Window Dressing

Retailers used to rely on window dressing to lure customers into their stores.

Retailers used to rely on window dressing to lure customers into their stores.

When I was small, Lisbon Street in Lewiston was a retail shopper’s paradise. Driving through downtown Lewiston today reveals a shabbiness and lack of any retail options I’m interested in. There are a handful of eateries, but mostly storefronts with dirty windows.

Maine’s major cities all had functional downtowns; Augusta, Portland, Bangor, Waterville, Biddeford. Most are now a shell of their former glory. Retail has all moved out to the mall, or big-box complexes that ring Maine’s population centers.

I was fascinated by the large display windows that many of these shops had. Downtown Lewiston’s department stores like Peck’s, or Woolworth’s, all had large windows bordering the sidewalk, and shoppers would peer in through the glass (usually cleaned daily) at the various displays. Peck’s is now a call center, and Woolworth’s is but a memory. Long gone are Ward Brothers, Kresge’s, and Spark’s Department store.

Postcard of Main Street in Lewiston, circa 1940s.

Postcard of Main Street in Lewiston, circa 1940s.

These windows were designed and oriented with mannequins and other displays with the intent purpose of drawing you into their establishment. Putting a window display together featuring merchandise was called “window dressing.”

Window dressing is now a figure of speech, usually meant in terms of making a more favorable expression. It’s also a term that might tilt towards shady practices and fudging numbers. Like the following definition from Investopedia:

A strategy used by mutual fund and portfolio managers near the year or quarter end to improve the appearance of the portfolio/fund performance before presenting it to clients or shareholders. To window dress, the fund manager will sell stocks with large losses and purchase high flying stocks near the end of the quarter. These securities are then reported as part of the fund’s holdings.

So much of what frames success and life in these United States is filled with the latter. Some might refer to it as “smoke and mirrors.” The perpetrators of this false window dressing are “empty suits.” They usually occupy positions of power and prestige. 

It’s a practice that’s built on deception and hucksterism and the hustling keeps on keeping on.

3 thoughts on “Window Dressing

  1. Sigh…a topic that is near and dear to my heart and yet I have to go off to my “hustling.” Do I begin my comments at the existential level or the “window dressing” level? It’s very “American” to jump to conclusions and solutions, so I’ll avoid that and just stew in the topic a little. Eloquent and provocative post.

  2. In my distant childhood memories, I remember an early December trip down Lisbon Street in Lewiston, cars parked diagonally, new snow, and lights, lights lights! But it’s only a few years from this ancient memory to the Zayre’s mall, and its rival, the Bradlee’s mall, and their acres upon acres of parking. And only a decade, really, to the Auburn Mall (ooh, ahh!), and remember how the Maine Mall in Portland was trumpeted as the be-all, end-all. Now all that farmland in Auburn is paved under for a half-dozen big boxes, and is anyone’s life any better for it?

    How easily that stretch of lower Main Street could have been turned into something graceful and lovely, flowing down to the river, even with cars. Lisbon Street, meanwhile, just gets scarier and scarier.

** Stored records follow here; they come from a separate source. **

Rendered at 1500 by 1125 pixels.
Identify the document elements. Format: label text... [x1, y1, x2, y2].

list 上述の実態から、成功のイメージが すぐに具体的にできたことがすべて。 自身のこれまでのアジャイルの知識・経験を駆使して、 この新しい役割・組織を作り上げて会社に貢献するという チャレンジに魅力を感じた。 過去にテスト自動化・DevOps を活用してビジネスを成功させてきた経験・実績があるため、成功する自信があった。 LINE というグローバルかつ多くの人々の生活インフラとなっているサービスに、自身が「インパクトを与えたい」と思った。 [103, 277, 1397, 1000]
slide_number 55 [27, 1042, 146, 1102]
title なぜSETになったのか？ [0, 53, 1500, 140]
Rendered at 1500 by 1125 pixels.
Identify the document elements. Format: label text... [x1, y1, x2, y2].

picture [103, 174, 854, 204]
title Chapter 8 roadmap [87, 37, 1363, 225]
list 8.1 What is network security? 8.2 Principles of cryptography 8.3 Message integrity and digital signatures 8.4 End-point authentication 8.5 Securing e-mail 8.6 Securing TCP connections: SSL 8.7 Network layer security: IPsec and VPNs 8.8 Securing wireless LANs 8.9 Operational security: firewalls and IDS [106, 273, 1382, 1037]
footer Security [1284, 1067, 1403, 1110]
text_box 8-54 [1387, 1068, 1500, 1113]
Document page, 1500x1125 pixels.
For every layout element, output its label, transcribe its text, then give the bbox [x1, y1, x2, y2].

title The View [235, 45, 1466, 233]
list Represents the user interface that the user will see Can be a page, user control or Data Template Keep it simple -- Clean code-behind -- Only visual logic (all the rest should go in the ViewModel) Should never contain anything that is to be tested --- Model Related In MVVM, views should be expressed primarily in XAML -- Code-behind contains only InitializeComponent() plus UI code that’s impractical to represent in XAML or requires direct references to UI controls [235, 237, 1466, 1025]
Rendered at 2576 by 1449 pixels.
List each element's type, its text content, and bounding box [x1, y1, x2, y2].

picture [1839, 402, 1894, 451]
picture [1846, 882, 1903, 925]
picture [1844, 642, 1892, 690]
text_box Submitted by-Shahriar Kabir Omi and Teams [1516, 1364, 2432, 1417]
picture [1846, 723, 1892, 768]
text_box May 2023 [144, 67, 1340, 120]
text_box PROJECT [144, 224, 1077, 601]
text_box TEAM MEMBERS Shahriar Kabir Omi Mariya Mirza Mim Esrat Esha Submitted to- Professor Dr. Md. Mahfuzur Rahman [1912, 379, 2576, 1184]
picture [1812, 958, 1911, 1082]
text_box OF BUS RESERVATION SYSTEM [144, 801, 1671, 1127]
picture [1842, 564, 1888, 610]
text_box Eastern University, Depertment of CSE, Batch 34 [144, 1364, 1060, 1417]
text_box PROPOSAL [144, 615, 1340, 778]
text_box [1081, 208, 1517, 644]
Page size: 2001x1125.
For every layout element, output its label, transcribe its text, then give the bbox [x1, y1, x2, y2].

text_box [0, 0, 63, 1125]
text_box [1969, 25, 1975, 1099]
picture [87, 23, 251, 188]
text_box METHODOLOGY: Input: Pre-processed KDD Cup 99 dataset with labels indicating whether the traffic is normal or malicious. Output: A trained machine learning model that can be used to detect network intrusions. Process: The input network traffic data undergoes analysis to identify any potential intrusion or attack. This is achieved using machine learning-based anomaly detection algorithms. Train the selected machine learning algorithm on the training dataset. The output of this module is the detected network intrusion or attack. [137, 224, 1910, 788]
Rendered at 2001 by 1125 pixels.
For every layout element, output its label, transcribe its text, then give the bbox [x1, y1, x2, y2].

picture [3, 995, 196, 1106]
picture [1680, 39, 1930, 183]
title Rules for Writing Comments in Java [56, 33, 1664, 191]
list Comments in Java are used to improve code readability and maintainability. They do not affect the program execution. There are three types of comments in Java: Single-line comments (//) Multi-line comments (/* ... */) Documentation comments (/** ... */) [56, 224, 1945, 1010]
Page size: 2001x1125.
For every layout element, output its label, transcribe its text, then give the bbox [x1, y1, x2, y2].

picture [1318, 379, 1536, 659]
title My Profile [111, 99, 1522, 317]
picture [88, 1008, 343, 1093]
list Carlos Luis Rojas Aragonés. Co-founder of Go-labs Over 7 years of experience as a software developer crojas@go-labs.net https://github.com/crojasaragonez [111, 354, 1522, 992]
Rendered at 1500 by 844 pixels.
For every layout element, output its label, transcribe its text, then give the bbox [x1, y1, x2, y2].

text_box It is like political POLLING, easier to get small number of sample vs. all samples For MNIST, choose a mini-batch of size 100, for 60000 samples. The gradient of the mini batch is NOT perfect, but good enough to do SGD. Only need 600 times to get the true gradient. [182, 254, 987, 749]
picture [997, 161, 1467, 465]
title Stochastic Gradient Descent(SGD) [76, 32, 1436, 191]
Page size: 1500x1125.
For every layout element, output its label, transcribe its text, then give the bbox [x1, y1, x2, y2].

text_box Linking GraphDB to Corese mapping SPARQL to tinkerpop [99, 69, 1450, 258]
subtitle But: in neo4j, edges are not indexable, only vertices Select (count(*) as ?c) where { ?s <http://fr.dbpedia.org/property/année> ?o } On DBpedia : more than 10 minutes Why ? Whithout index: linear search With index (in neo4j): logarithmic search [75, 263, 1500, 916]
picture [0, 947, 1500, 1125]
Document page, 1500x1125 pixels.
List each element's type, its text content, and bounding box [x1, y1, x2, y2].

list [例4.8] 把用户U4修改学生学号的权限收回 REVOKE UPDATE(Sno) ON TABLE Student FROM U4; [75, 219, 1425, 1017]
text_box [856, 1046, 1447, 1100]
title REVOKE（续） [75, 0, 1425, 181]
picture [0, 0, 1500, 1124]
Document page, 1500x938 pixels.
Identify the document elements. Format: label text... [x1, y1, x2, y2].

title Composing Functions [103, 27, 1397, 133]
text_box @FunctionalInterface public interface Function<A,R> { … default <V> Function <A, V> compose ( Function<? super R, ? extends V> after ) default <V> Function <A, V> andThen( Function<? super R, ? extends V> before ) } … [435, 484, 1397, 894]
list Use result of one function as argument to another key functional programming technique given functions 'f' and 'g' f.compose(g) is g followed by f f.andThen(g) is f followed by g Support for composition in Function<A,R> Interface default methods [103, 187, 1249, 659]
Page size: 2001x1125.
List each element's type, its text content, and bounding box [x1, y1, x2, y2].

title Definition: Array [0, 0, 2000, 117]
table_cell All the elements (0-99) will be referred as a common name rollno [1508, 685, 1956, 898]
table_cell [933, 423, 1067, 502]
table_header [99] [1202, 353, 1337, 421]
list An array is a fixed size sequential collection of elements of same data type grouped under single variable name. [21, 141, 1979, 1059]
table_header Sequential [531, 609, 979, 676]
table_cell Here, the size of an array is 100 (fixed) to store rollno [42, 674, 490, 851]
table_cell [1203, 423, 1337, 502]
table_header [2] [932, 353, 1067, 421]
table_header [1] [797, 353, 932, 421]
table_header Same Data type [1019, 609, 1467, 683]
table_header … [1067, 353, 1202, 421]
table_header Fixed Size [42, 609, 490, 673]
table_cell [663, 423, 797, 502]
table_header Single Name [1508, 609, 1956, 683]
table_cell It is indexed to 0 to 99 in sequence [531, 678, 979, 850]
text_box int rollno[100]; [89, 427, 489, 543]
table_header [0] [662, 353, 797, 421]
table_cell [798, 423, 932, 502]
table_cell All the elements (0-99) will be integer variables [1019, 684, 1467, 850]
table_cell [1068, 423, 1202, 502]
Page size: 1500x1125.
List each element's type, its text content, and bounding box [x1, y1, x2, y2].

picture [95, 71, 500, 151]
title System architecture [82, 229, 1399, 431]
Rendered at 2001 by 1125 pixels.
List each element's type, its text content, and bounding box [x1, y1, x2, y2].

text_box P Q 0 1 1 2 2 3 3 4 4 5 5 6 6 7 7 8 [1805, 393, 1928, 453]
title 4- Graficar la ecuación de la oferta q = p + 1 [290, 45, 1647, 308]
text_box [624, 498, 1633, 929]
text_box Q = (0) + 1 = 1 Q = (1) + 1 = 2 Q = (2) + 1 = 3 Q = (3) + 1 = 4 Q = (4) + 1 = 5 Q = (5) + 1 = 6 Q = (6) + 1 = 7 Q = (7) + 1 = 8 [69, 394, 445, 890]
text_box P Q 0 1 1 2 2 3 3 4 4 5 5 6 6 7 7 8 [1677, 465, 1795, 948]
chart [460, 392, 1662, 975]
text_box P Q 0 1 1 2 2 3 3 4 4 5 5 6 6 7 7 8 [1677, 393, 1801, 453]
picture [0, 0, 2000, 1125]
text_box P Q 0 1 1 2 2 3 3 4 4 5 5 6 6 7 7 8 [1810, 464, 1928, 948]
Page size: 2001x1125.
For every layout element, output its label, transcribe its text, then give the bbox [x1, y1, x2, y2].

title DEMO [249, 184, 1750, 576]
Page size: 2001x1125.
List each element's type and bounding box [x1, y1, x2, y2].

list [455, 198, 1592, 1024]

    The photo is lovely, I should go to Shorpy and see whether that was Macy’s or somesuch, but at the same time, it’s deceptive. Life was better when we only consumed dark wood interiors, gramophones, multi-band radios, the right lamps and wall hangings. It’s still the gospel of consumerism, just a quaint version.

    • There are those in Lewiston that subscribe to a vision that’s not all big-box and sprawl-y. Eric Agren opened Fuel on Lisbon Street, and also Marché across the street. He and his wife have moved downtown, as have a number of others. I find the efforts with Museum L/A, and the Franco-American Heritage Center promising. However, there are still too many that drive in for work, and drive out, and don’t care at all about downtown. And then, there’s the “development mafia” element that came up a post or two ago.

      This is probably similar in many of the other communities I ticked off.

      I’m not sure we can ever completely divorce ourselves from consumerism. It’s in our DNA (and possibly the water). I guess I’d opt for a solution that considered production in terms of matching output with real need. Products that are produced should be made as durable as possible, and we should always take into consideration the cost to society of the production. Finally, we need to be aware of the costs of production and the irreversible harm it causes to the planet. Planned obsolescence isn’t a great way to build sustainable communities.

      I think local means of production might work, but what would that look like? Are we even capable of making things anymore? We are so wedded to trucking everything from such great distances that I think it makes our brains hurt to think alternatively about how we obtain our goods and what our means of production might look like in an alternative landscape, especially one quite local.

      I’ll keep it simple and think about it in terms of food. Local production is happening and it’s growing. That’s a start.